Segundo Doria, “com impeachment ou sem impeachment”, o país deve caminhar “pela democracia”. “Se o Bolsonaro não sofrer o impeachment, ele irá ser derrotado nas eleições de 2022”, afirmou. O governador de São Paulo acrescentou ainda que “ficará no PSDB quem for contrário ao governo do presidente”.

O ex-ministro Mandetta adotou um discurso voltado ao combate à pandemia da Covid-19. Ele citou uma passagem em que diz ter alertado o presidente sobre a doença e afirmou que Bolsonaro teria respondido que “só vai morrer quem tem que morrer”.

Em um discurso de quase cinco minutos, Amoêdo, do Novo, afirmou que “quer as cores do Brasil de volta, que são as cores do Brasil, e não do Bolsonaro”. Segundo o ex-candidato à presidência pelo partido Novo, “é importante estar em um evento com pessoas que pensam diferente uma das outras”.

“É esse o Brasil que a gente quer viver e deixar para nossos filhos e netos, é isso que está em jogo, um Brasil onde cada um pode dizer sua opinião, um país sem corrupção, sem rachadinha”, afirmou.

Amoêdo também elogiou as pessoas que participaram do ato, afirmando que “o impeachment de Bolsonaro é o que os une e o que deve ser feito”. “O trabalho não é fácil e a mudança depende de cada um de nós.

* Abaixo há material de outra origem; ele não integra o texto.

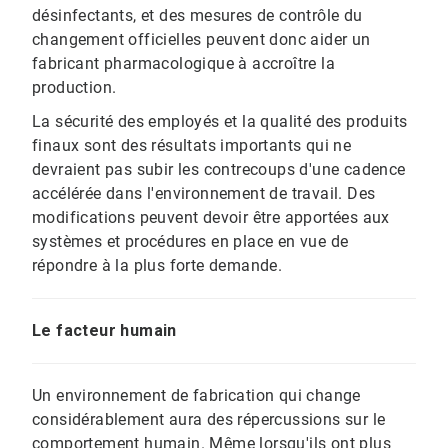
désinfectants, et des mesures de contrôle du
changement officielles peuvent donc aider un
fabricant pharmacologique à accroître la
production.
La sécurité des employés et la qualité des produits
finaux sont des résultats importants qui ne
devraient pas subir les contrecoups d'une cadence
accélérée dans l'environnement de travail. Des
modifications peuvent devoir être apportées aux
systèmes et procédures en place en vue de
répondre à la plus forte demande.
Le facteur humain
Un environnement de fabrication qui change
considérablement aura des répercussions sur le
comportement humain. Même lorsqu'ils ont plus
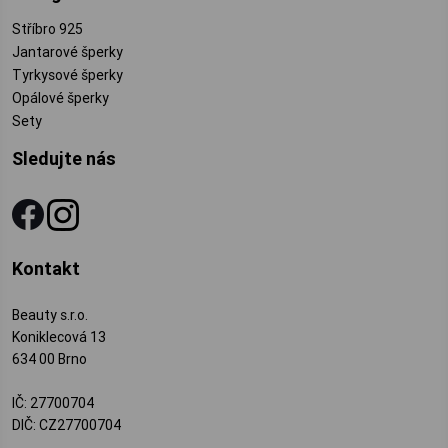
Stříbro 925
Jantarové šperky
Tyrkysové šperky
Opálové šperky
Sety
Sledujte nás
Kontakt
Beauty s.r.o.
Koniklecová 13
634 00 Brno
IČ: 27700704
DIČ: CZ27700704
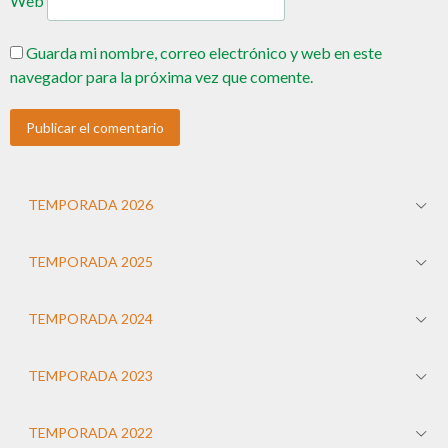
Web
Guarda mi nombre, correo electrónico y web en este
navegador para la próxima vez que comente.
TEMPORADA 2026
TEMPORADA 2025
TEMPORADA 2024
TEMPORADA 2023
TEMPORADA 2022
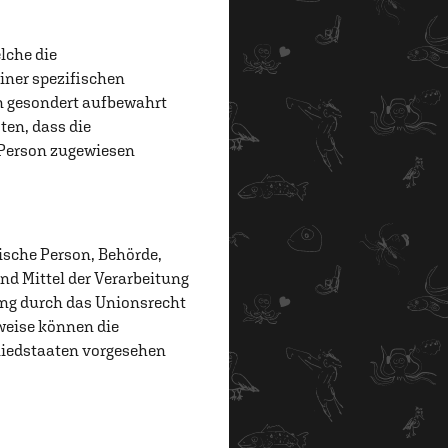
lche die
ner spezifischen
n gesondert aufbewahrt
en, dass die
n Person zugewiesen
tische Person, Behörde,
nd Mittel der Verarbeitung
ung durch das Unionsrecht
weise können die
liedstaaten vorgesehen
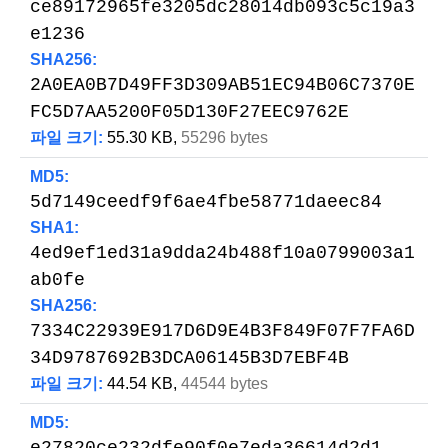
ce89172965fe3205dc28014db093c5c19a3
e1236
SHA256:
2A0EA0B7D49FF3D309AB51EC94B06C7370E
FC5D7AA5200F05D130F27EEC9762E
파일 크기:
55.30 KB,
55296 bytes
MD5:
5d7149ceedf9f6ae4fbe58771daeec84
SHA1:
4ed9ef1ed31a9dda24b488f10a0799003a1
ab0fe
SHA256:
7334C22939E917D6D9E4B3F849F07F7FA6D
34D9787692B3DCA06145B3D7EBF4B
파일 크기:
44.54 KB,
44544 bytes
MD5:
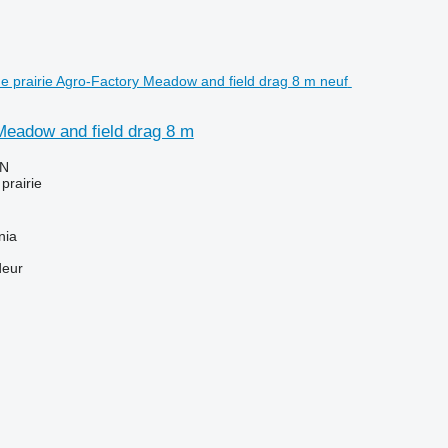
Meadow and field drag 8 m
LN
prairie
nia
deur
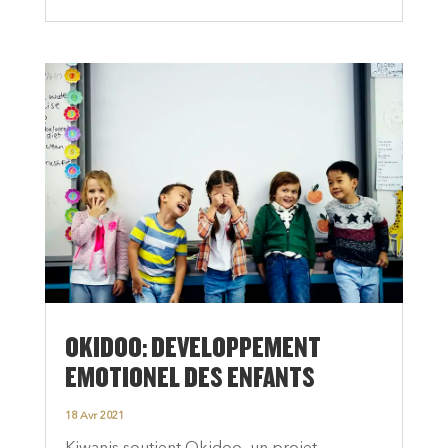
OKIDOO: DEVELOPPEMENT
EMOTIONEL DES ENFANTS
18 Avr 2021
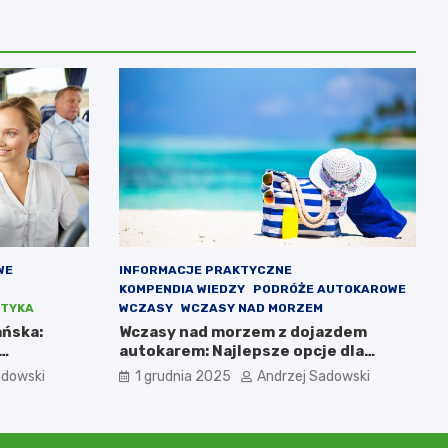
WE
INFORMACJE PRAKTYCZNE
KOMPENDIA WIEDZY
PODRÓŻE AUTOKAROWE
TYKA
WCZASY
WCZASY NAD MORZEM
ańska:
Wczasy nad morzem z dojazdem
autokarem: Najlepsze opcje dla
podróżujących z Katowic, Krakowa i
adowski
1 grudnia 2025
Andrzej Sadowski
Wrocławia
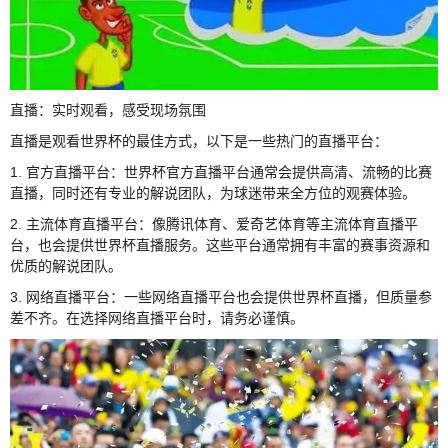
直播：实时观看，感受现场氛围
直播是观看世界杯的最佳方式，以下是一些热门的直播平台：
1. 官方直播平台：世界杯官方直播平台通常会提供高清、流畅的比赛
直播，同时还有专业的解说团队，为球迷带来全方位的观赛体验。
2. 主流体育直播平台：像腾讯体育、爱奇艺体育等主流体育直播平
台，也会提供世界杯直播服务。这些平台通常拥有丰富的赛事资源和
优质的解说团队。
3. 网络直播平台：一些网络直播平台也会提供世界杯直播，但质量参
差不齐。在选择网络直播平台时，请务必谨慎。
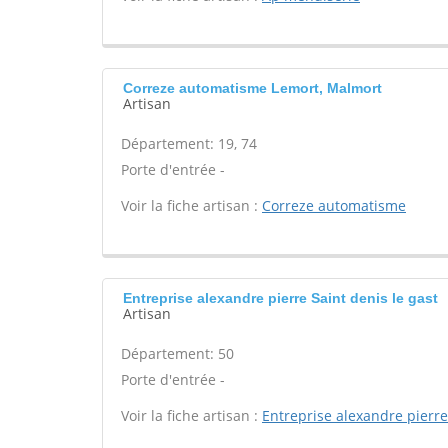
Correze automatisme Lemort, Malmort
Artisan
Département: 19, 74
Porte d'entrée -
Voir la fiche artisan :
Correze automatisme
Entreprise alexandre pierre Saint denis le gast
Artisan
Département: 50
Porte d'entrée -
Voir la fiche artisan :
Entreprise alexandre pierre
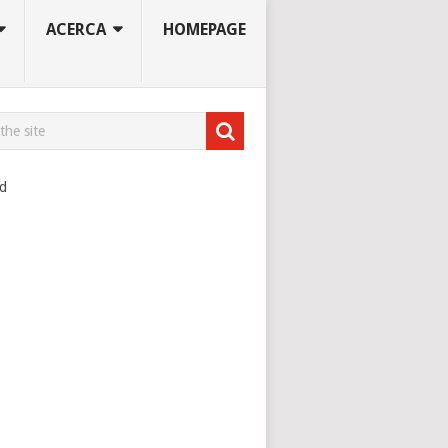
ACERCA
HOMEPAGE
ad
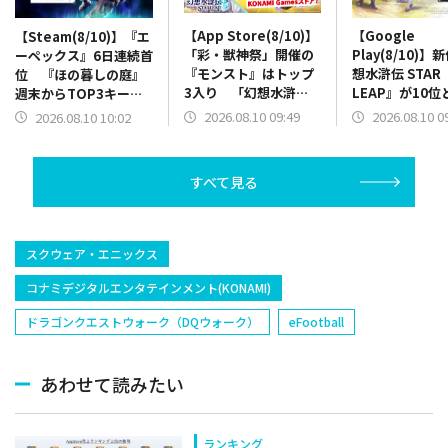
【App Store(8/10)】
【Google
【Steam(8/10)】『エ
「彩・獣神祭」開催の
Play(8/10)
ーペックス』6日連続首
『モンスト』はトップ
想水滸伝 STAR
位 『ほの暮しの庭』
3入り 「幻想水滸
LEAP』が10位
週末からTOP3キー
伝」シリーズ完全新作
もトップ10入
プ 4.5周年ガチャ開催
2026.08.10 09:49
2026.08.10 0
2026.08.10 10:02
『幻水SP』が8位にラ
レアガチャ「夏
の『ヘブバン』が100
ンクイン
チャ」を開催の
位→17位と急上昇
ドラ』は13位に
すべて見る
スクウェア・エニックス
コナミデジタルエンタテインメント(KONAMI)
ドラゴンクエストウォーク（DQウォーク）
eFootball
あわせて読みたい
ランキング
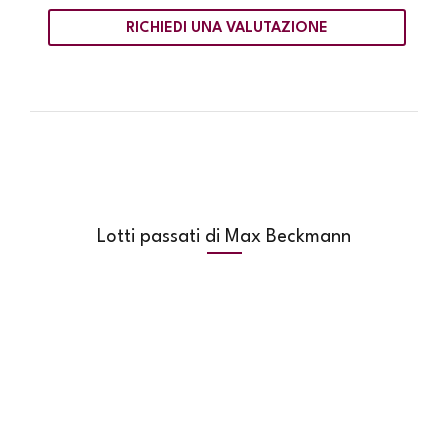
RICHIEDI UNA VALUTAZIONE
Lotti passati di Max Beckmann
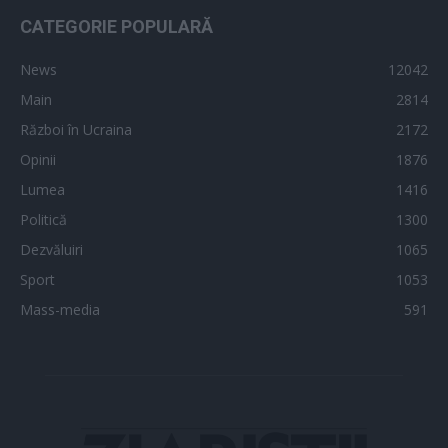
CATEGORIE POPULARĂ
News
12042
Main
2814
Război în Ucraina
2172
Opinii
1876
Lumea
1416
Politică
1300
Dezvăluiri
1065
Sport
1053
Mass-media
591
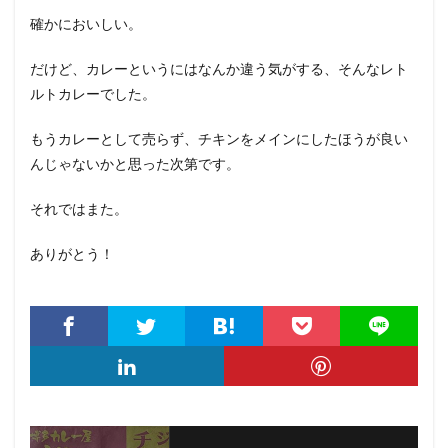
確かにおいしい。
だけど、カレーというにはなんか違う気がする、そんなレト
ルトカレーでした。
もうカレーとして売らず、チキンをメインにしたほうが良い
んじゃないかと思った次第です。
それではまた。
ありがとう！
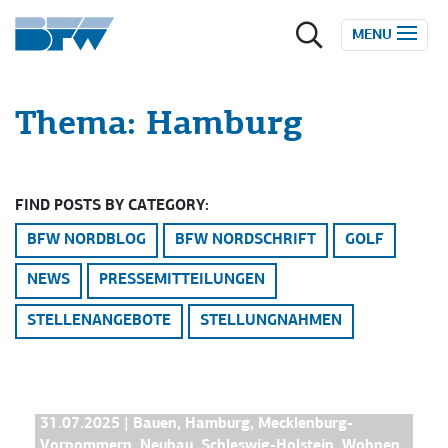
Zum Inhalt springen
MENU
Thema:
Hamburg
FIND POSTS BY CATEGORY:
BFW NORDBLOG
BFW NORDSCHRIFT
GOLF
NEWS
PRESSEMITTEILUNGEN
STELLENANGEBOTE
STELLUNGNAHMEN
BFW NORDBLOG
31.07.2025
|
Bauen
,
Hamburg
,
Mecklenburg-
Vorpommern
,
Neubau
,
Schleswig-Holstein
,
Wohnen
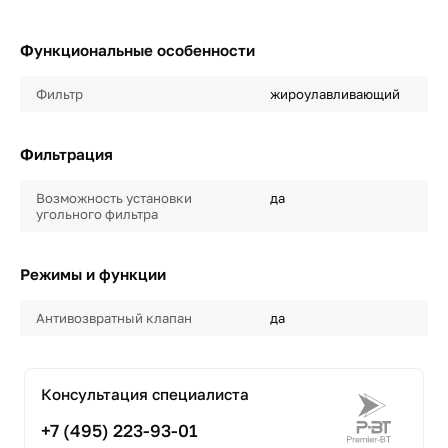
Функциональные особенности
Фильтр
жироулавливающий
Фильтрация
Возможность установки
да
угольного фильтра
Режимы и функции
Антивозвратный клапан
да
Консультация специалиста
+7 (495) 223-93-01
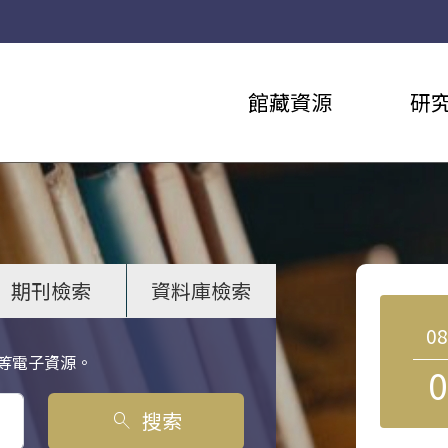
館藏資源
研
期刊檢索
資料庫檢索
0
等電子資源。
0
搜索
search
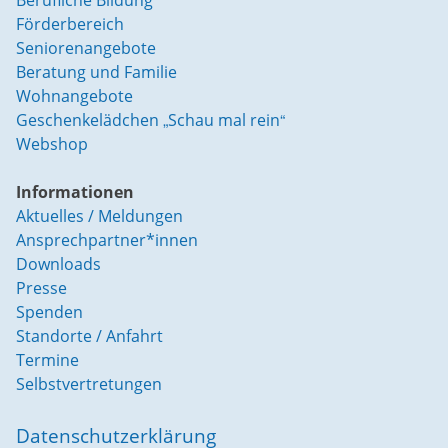
Förderbereich
Seniorenangebote
Beratung und Familie
Wohnangebote
Geschenkelädchen „Schau mal rein“
Webshop
Informationen
Aktuelles / Meldungen
Ansprechpartner*innen
Downloads
Presse
Spenden
Standorte / Anfahrt
Termine
Selbstvertretungen
Datenschutzerklärung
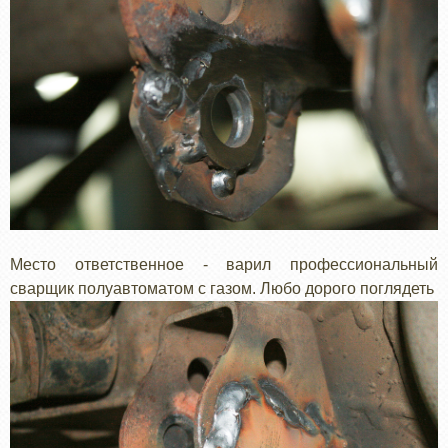
Место ответственное - варил профессиональный
сварщик полуавтоматом с газом. Любо дорого поглядеть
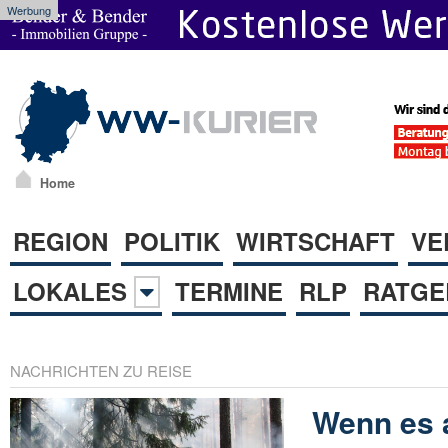
Werbung
Home
REGION
POLITIK
WIRTSCHAFT
VE
LOKALES
TERMINE
RLP
RATGE
NACHRICHTEN ZU REISE
Wenn es 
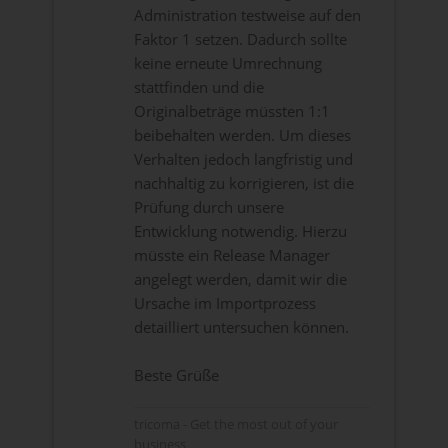
Administration testweise auf den
Faktor 1 setzen. Dadurch sollte
keine erneute Umrechnung
stattfinden und die
Originalbeträge müssten 1:1
beibehalten werden. Um dieses
Verhalten jedoch langfristig und
nachhaltig zu korrigieren, ist die
Prüfung durch unsere
Entwicklung notwendig. Hierzu
müsste ein Release Manager
angelegt werden, damit wir die
Ursache im Importprozess
detailliert untersuchen können.
Beste Grüße
tricoma - Get the most out of your
business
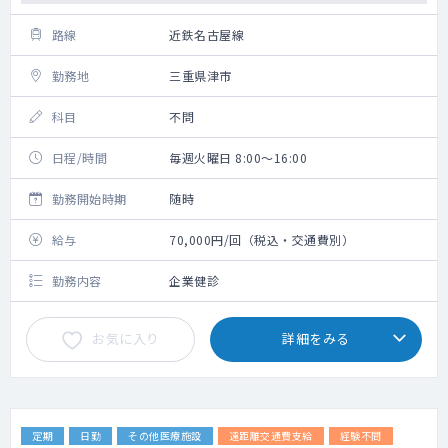
路線
近鉄名古屋線
勤務地
三重県津市
科目
不問
日程/時間
毎週火曜日 8:00～16:00
勤務開始時期
随時
給与
70,000円/回（税込・交通費別）
勤務内容
企業健診
お気に入り
詳細をみる
定期
日勤
その他医療施設
遠距離交通費支給
経験不問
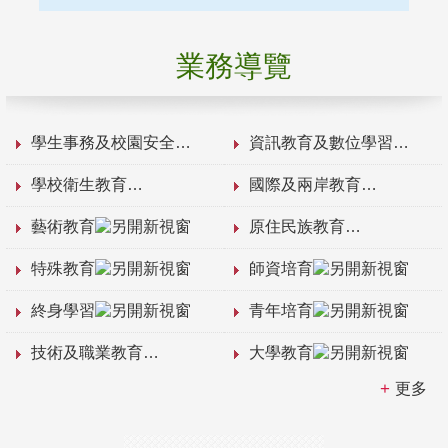
業務導覽
學生事務及校園安全
資訊教育及數位學習
學校衛生教育
國際及兩岸教育
藝術教育
原住民族教育
特殊教育
師資培育
終身學習
青年培育
技術及職業教育
大學教育
更多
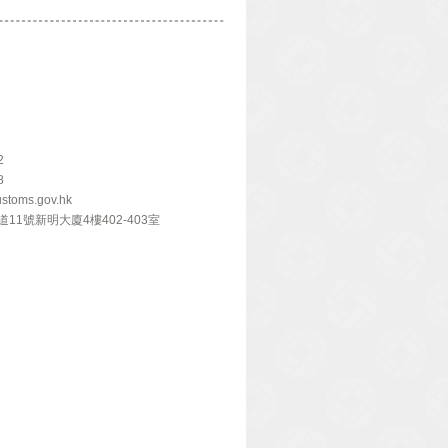
2
8
stoms.gov.hk
1號新明大廈4樓402-403室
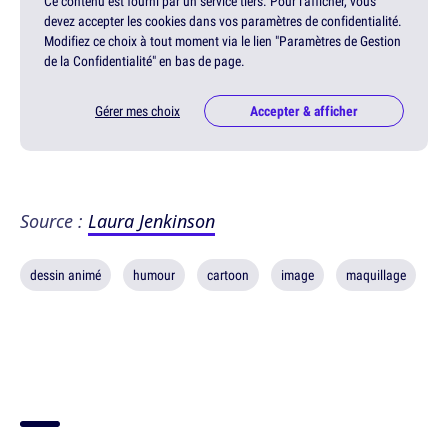
Ce contenu est fourni par un service tiers. Pour l'afficher, vous
devez accepter les cookies dans vos paramètres de confidentialité.
Modifiez ce choix à tout moment via le lien "Paramètres de Gestion
de la Confidentialité" en bas de page.
Gérer mes choix
Accepter & afficher
Source :
Laura Jenkinson
dessin animé
humour
cartoon
image
maquillage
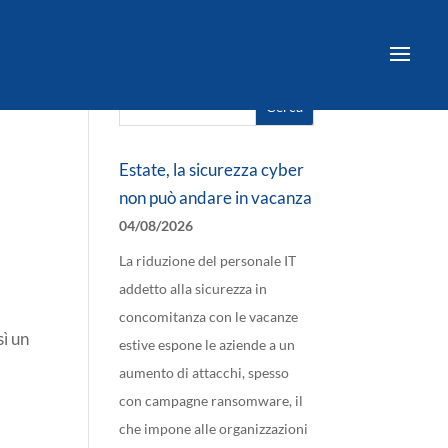
Cerca
Ricerca
per:
Estate, la sicurezza cyber
non può andare in vacanza
04/08/2026
i
La riduzione del personale IT
addetto alla sicurezza in
concomitanza con le vacanze
sì un
estive espone le aziende a un
aumento di attacchi, spesso
con campagne ransomware, il
che impone alle organizzazioni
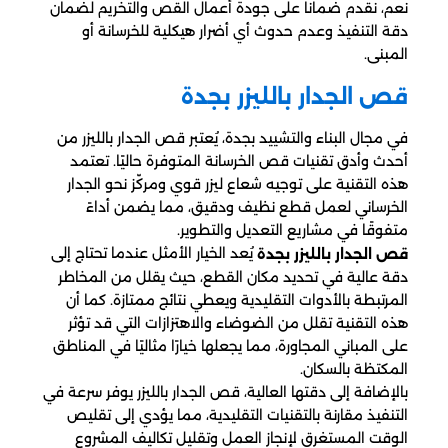
نعم، نقدم ضماناً على جودة أعمال القص والتخريم لضمان
دقة التنفيذ وعدم حدوث أي أضرار هيكلية للخرسانة أو
المبنى.
قص الجدار بالليزر بجدة
في مجال البناء والتشييد بجدة، يُعتبر قص الجدار بالليزر من
أحدث وأدق تقنيات قص الخرسانة المتوفرة حاليًا. تعتمد
هذه التقنية على توجيه شعاع ليزر قوي ومركّز نحو الجدار
الخرساني لعمل قطع نظيف ودقيق، مما يضمن أداءً
متفوقًا في مشاريع التعديل والتطوير.
يُعد الخيار الأمثل عندما تحتاج إلى
قص الجدار بالليزر بجدة
دقة عالية في تحديد مكان القطع، حيث يقلل من المخاطر
المرتبطة بالأدوات التقليدية ويعطي نتائج ممتازة. كما أن
هذه التقنية تقلل من الضوضاء والاهتزازات التي قد تؤثر
على المباني المجاورة، مما يجعلها خيارًا مثاليًا في المناطق
المكتظة بالسكان.
بالإضافة إلى دقتها العالية، قص الجدار بالليزر يوفر سرعة في
التنفيذ مقارنة بالتقنيات التقليدية، مما يؤدي إلى تقليص
الوقت المستغرق لإنجاز العمل وتقليل تكاليف المشروع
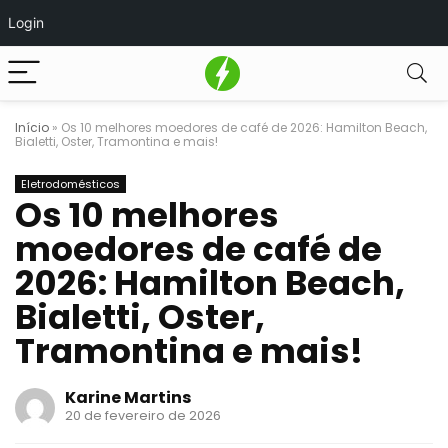
Login
Início
»
Os 10 melhores moedores de café de 2026: Hamilton Beach,
Bialetti, Oster, Tramontina e mais!
Eletrodomésticos
Os 10 melhores
moedores de café de
2026: Hamilton Beach,
Bialetti, Oster,
Tramontina e mais!
Karine Martins
20 de fevereiro de 2026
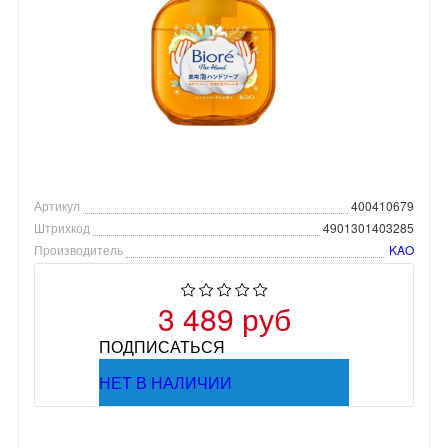
Артикул
400410679
Штрихкод
4901301403285
Производитель
KAO
3 489 руб
ПОДПИСАТЬСЯ
НЕТ В НАЛИЧИИ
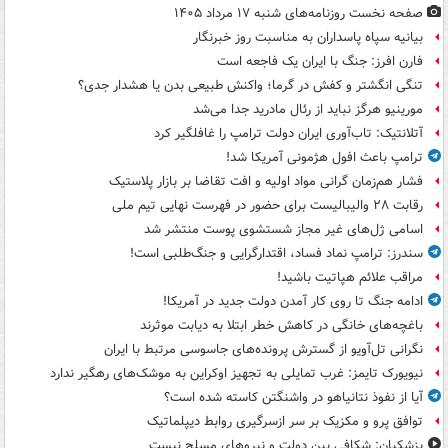
صفحه نخست روزنامه‌های شنبه ۱۷ مرداد ۱۴۰۵
بیانیه سپاه پاسداران به مناسبت روز خبرنگار
فارن افرز: جنگ با ایران یک فاجعه است
تنگی انگشتر و کفش در گرما؛ واکنش طبیعی بدن یا هشدار جدی؟
مورینیو هرگز نباید از رئال مادرید جدا می‌شد
آتلانتیک: تاب‌آوری ایران دولت ترامپ را غافلگیر کرد
ترامپ باعث افول هژمونی آمریکا شد!
فشار هم‌زمان گرانی مواد اولیه و افت تقاضا بر بازار پلاستیک
رقابت ۲۸ والیبالیست برای حضور در فهرست نهایی تیم ملی
اسامی ژل‌های غیر مجاز شستشوی پوست منتشر شد
سندرز: ترامپ نماد فساد، اقتدارگرایی و جنگ‌طلبی است!
مراقب علائم هپاتیت باشید!
ادامه جنگ تا روی کار آمدن دولت جدید در آمریکا!
باغچه‌های خانگی در کاهش خطر ابتلا به دیابت موثرند
نگرانی تل‌آویو از گسترش پرونده‌های جاسوسی مرتبط با ایران
نیویورک تایمز: غرب تمایلی به تجهیز اوکراین به موشک‌های رهگیر ندارد
آیا از نفوذ نتانیاهو در واشنگتن کاسته شده است؟
توافق پرو و مکزیک بر سر ازسرگیری روابط دیپلماتیک
پزشکیان: شکافی بین دولت و نیروهای مسلح نیست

Não vai ser simples, mas é o certo”, acrescentou o político. “Temos que fazer essa mudança. Queremos um Brasil com esperança, sem medo e sem raiva.”

Já a deputada federal Joice Hasselmann defendeu a construção da chamada terceira via para 2022. “Lula é contra o impeachment. Ele precisa do Bolsonaro. Um só tem chance concorrendo com outro. É natural.”

A parlamentar também fez uma comparação com as manifestações contra a ex-presidente Dilma Rousseff (PT).

“Não temos ‘bolsa manifestação’. No 7 de Setembro, vimos gente financiando. Os que estão aqui vieram de graça. É um excepcional começo. Vamos repetir como foi feito com a Dilma”, disse a O Antagonista.